TASK STATEMENT: Please restate, word for word, the lines below that begin at the one with "wrist: (123, 389)" and end at the one with "index mcp: (476, 793)". Leave out all other lines.

DATA TO EXAMINE:
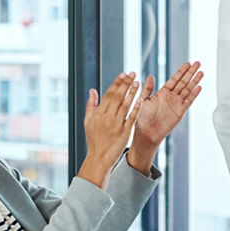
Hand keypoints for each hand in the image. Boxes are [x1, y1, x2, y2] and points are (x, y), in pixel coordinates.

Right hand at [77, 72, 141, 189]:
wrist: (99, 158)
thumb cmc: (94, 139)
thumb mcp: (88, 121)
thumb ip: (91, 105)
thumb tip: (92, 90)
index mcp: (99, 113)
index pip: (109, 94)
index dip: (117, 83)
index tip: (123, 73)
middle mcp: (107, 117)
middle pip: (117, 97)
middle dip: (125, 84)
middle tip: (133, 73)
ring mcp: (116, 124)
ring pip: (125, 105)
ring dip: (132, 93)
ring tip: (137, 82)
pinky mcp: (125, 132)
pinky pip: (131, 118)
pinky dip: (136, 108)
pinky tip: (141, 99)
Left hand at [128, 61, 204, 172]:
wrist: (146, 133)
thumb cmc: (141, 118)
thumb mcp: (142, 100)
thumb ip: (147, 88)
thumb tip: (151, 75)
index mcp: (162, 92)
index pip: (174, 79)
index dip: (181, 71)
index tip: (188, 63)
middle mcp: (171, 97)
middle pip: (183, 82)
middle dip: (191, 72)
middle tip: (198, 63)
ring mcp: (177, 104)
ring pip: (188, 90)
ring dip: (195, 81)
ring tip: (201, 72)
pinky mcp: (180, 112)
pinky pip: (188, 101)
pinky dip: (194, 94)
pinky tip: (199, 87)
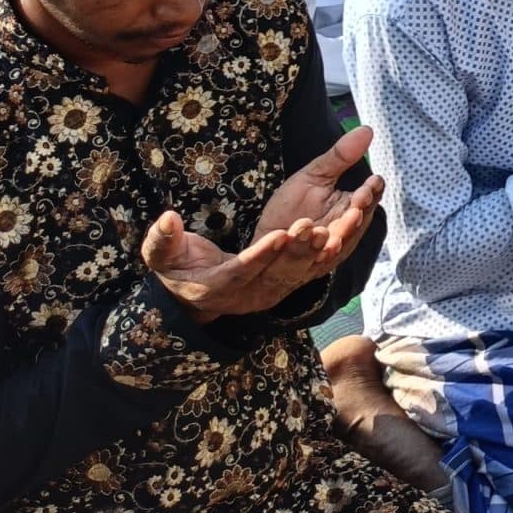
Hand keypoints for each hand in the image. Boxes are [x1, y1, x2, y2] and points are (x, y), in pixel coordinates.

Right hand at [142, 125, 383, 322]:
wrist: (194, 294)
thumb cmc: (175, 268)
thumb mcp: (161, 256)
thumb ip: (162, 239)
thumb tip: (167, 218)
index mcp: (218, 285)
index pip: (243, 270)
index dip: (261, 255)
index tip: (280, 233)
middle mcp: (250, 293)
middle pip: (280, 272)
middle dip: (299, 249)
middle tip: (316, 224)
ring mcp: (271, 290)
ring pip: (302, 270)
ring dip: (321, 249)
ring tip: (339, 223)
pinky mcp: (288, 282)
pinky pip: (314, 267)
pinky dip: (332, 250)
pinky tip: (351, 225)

==

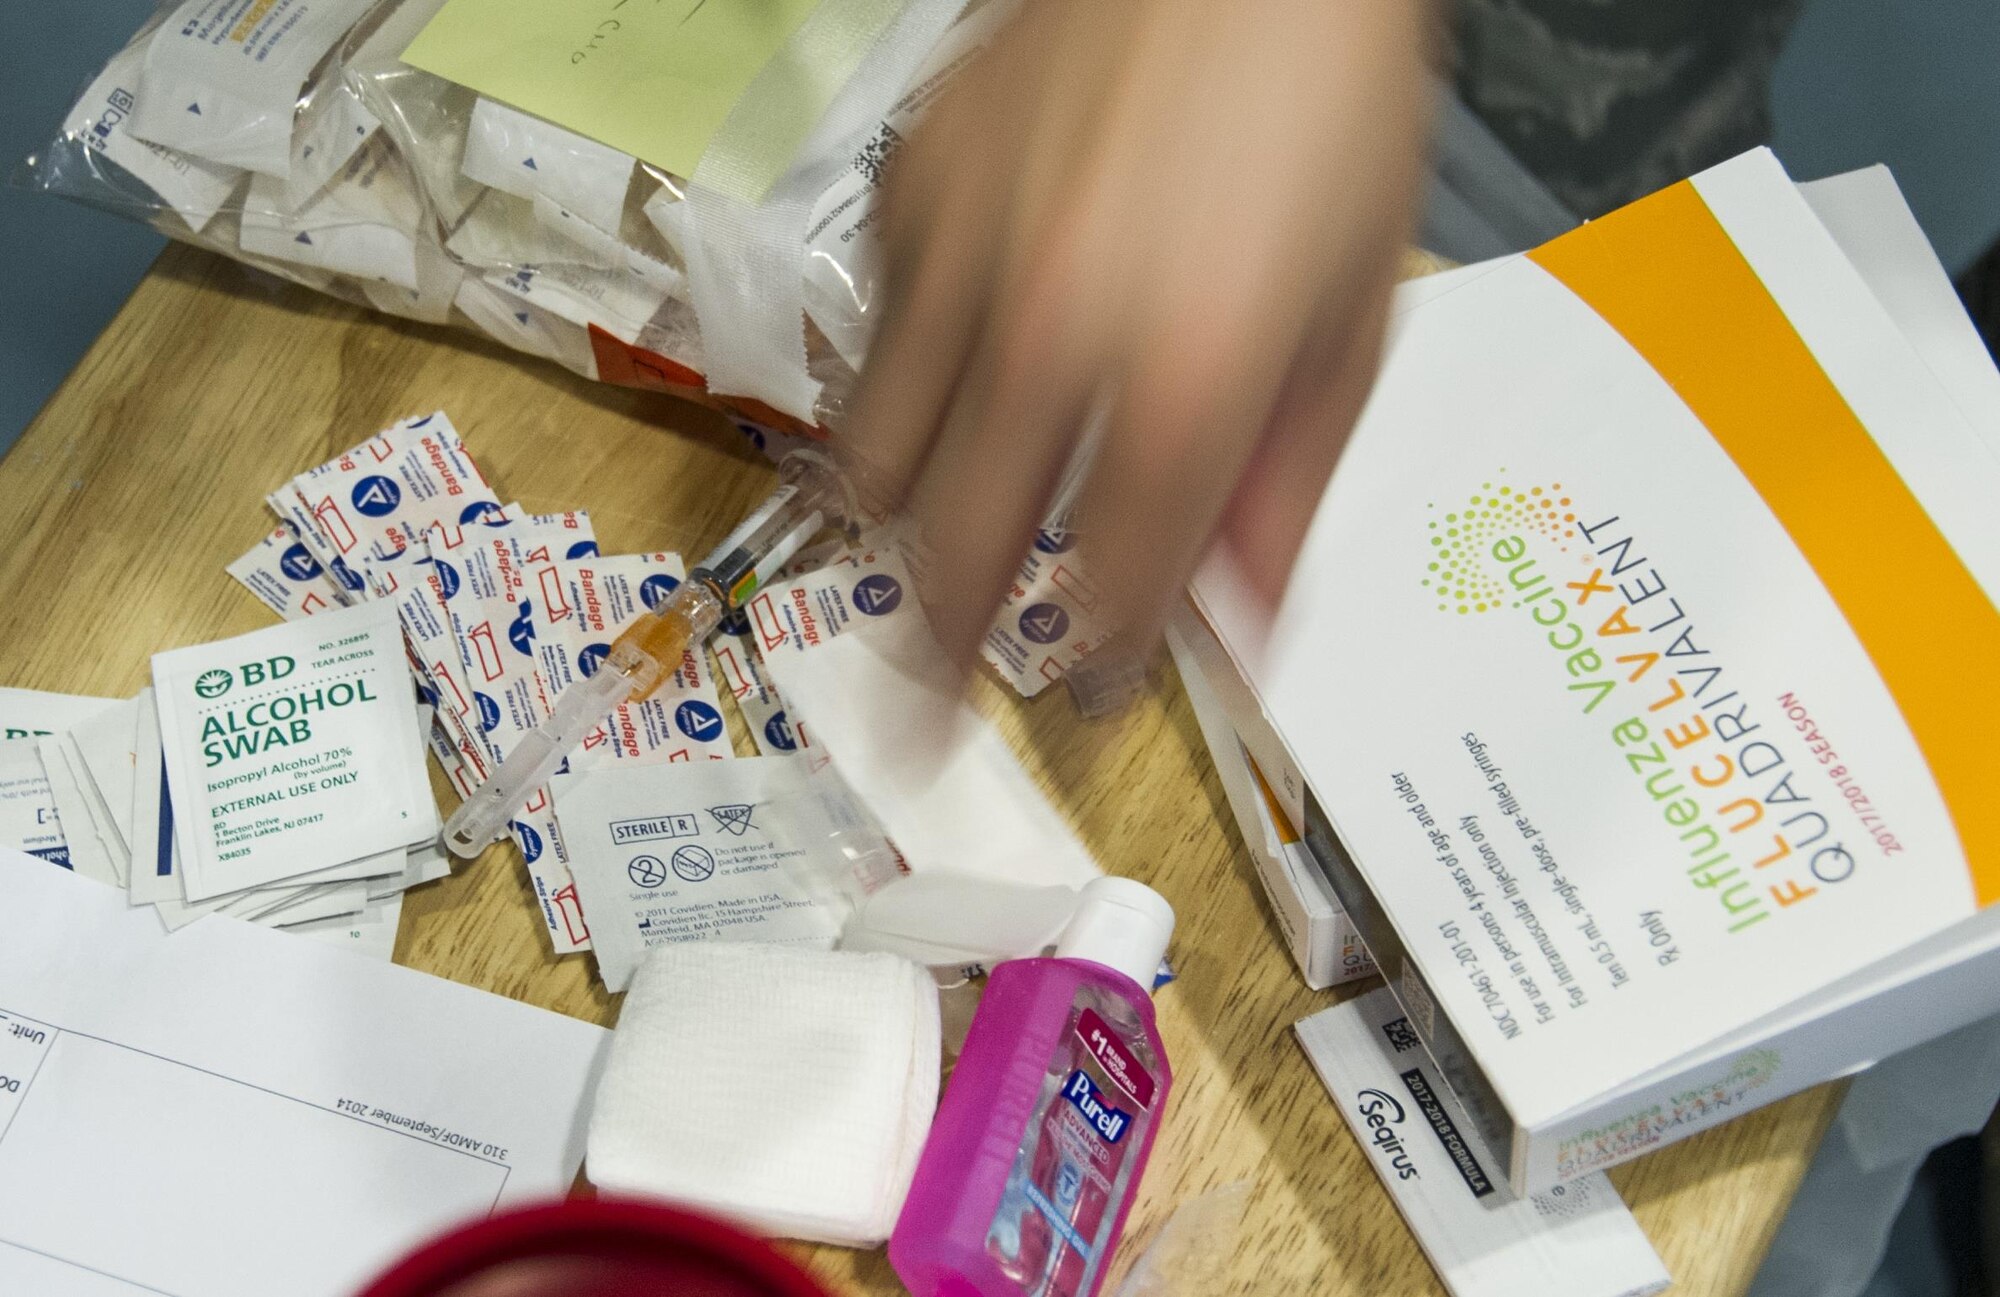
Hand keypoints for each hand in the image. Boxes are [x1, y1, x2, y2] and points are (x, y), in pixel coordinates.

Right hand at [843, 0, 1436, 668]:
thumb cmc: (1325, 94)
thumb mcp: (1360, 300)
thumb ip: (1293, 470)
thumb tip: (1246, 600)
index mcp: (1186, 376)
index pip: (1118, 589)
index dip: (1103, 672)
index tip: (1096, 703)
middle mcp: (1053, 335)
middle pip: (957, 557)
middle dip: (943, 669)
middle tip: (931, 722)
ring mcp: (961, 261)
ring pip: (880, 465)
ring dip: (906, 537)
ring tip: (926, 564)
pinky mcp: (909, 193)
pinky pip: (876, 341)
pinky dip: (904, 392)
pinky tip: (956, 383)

* * *

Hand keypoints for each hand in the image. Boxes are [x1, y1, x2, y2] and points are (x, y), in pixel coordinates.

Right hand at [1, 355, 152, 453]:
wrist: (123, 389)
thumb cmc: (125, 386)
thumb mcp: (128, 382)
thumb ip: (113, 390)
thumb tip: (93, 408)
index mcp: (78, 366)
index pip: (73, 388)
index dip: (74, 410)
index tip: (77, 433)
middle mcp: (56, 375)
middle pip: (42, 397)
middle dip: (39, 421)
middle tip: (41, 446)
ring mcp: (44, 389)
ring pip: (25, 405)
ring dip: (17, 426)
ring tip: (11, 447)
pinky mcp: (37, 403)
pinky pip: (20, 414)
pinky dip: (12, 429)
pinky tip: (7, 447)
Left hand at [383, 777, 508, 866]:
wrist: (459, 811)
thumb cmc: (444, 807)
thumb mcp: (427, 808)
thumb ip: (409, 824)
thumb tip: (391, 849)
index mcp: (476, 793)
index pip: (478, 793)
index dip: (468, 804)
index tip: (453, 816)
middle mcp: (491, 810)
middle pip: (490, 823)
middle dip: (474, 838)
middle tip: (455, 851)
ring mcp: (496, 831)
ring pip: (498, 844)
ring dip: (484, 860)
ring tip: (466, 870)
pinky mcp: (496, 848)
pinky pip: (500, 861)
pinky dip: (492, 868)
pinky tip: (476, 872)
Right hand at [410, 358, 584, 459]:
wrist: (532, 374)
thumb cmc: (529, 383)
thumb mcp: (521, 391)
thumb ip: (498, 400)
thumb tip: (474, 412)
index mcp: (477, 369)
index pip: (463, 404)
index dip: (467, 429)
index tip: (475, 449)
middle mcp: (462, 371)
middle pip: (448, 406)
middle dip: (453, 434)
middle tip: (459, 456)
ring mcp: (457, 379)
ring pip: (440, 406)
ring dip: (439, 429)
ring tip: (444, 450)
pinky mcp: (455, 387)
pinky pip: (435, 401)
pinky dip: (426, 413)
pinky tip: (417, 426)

OUTPUT FOR THIS TASK:
wrist: (123, 389)
thumb cmc: (125, 386)
thumb mcp: (128, 382)
thumb ip: (113, 390)
thumb tip: (93, 408)
index mcp: (78, 366)
index pip: (73, 388)
index dip: (74, 410)
index tip: (77, 433)
middle mcp: (56, 375)
middle pip: (42, 397)
middle dip: (39, 421)
middle tip: (41, 446)
ring mcp: (44, 389)
ring pip: (25, 405)
ring dip: (17, 426)
ring tip: (11, 447)
pinky mcp: (37, 403)
pinky pip: (20, 414)
pinky dip: (12, 429)
pinky tip: (7, 447)
Left hand at [383, 777, 508, 866]:
wrist: (459, 811)
thumb cmc: (444, 807)
thumb mcp: (427, 808)
thumb ip: (409, 824)
thumb tip: (391, 849)
index mcp: (476, 793)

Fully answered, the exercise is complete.